Transparent resin films have been attempted to be used in recent years as an alternative to glass substrates in applications such as image display elements or solar cell modules accompanying requirements for increased flexibility, lighter weight and reduced thickness.
FIG. 5 is a schematic cross-sectional view showing an example of a solar cell module in which a transparent resin film is used as a protective sheet.
This solar cell module 200 is generally composed of a solar cell 201 composed of crystalline silicon or amorphous silicon and the like, an encapsulant (filler layer) composed of an electrical insulator that seals the solar cell 201, a front protective sheet (front sheet) 203 laminated onto the front of the encapsulant 202, and a back protective sheet (back sheet) 204 laminated onto the back of the encapsulant 202.
In order to impart weather resistance and durability to the solar cell module 200 enabling it to withstand outdoor and indoor use over a long period of time, it is necessary to protect the solar cell module 201 and the encapsulant 202 from wind and rain, humidity, debris and mechanical impacts while also maintaining the inside of the solar cell module 200 in a sealed state that is completely isolated from the outside air. Consequently, the front sheet 203 and the back sheet 204 are required to have superior weather resistance, and are required to have a low level of water vapor permeability (superior gas barrier properties) in particular.

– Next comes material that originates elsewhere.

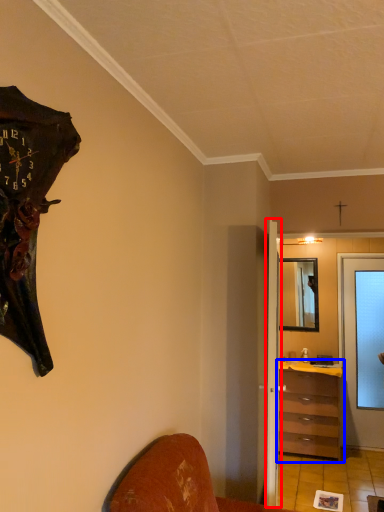
Question: Which point is closer to the camera, door (highlighted by a red box) or chest of drawers (highlighted by a blue box)?

Choices:
 (A) door
 (B) chest of drawers

Answer: (A)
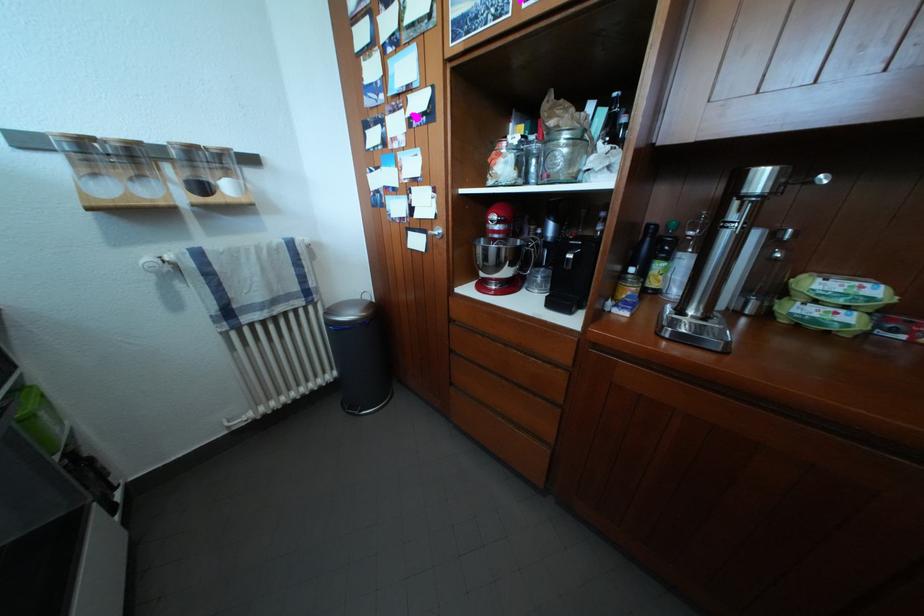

However, transparent resin films have poor gas barrier properties in comparison with glass substrates, and are unable to adequately prevent entrance of water vapor into solar modules as is. In addition, since transparent resin films have low surface flatness, when an electrode film is deposited on the surface thereof, protrusions that cause disconnections or short circuits are formed in the electrode film.
Therefore, a film (gas barrier film) has been proposed that is imparted with gas barrier properties by laminating an inorganic thin film having gas barrier properties onto a synthetic resin film by sputtering method and the like (see, for example, Patent Document 1).

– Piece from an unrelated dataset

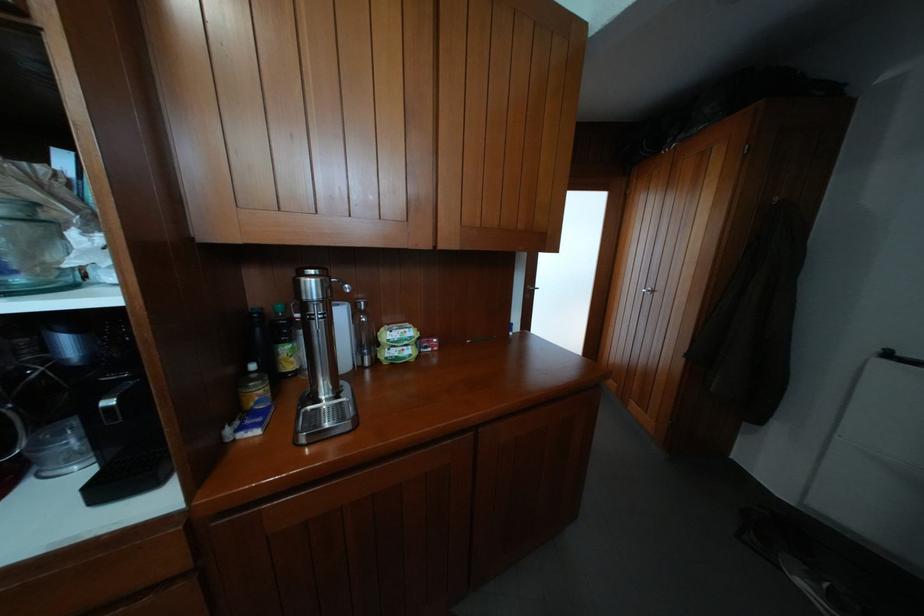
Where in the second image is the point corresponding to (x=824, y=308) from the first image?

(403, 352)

However, although conventional gas barrier films have improved gas barrier properties in comparison with transparent resin films alone, they are still considered to be adequately satisfactory. In addition, the inorganic thin film is subject to the occurrence of cracking when the gas barrier films are bent, thereby resulting in the risk of gas easily permeating the film at locations where cracking has occurred.
In order to solve this problem of the occurrence of cracking caused by bending of the film, a technique has been proposed that makes the inorganic thin film resistant to cracking by alternately laminating an inorganic thin film and organic thin film on a synthetic resin sheet (see, for example, Patent Document 2). However, in addition the production process of this film being complex, adhesion between the inorganic thin film and organic thin film is low, thereby resulting in increased susceptibility to separation of the thin films.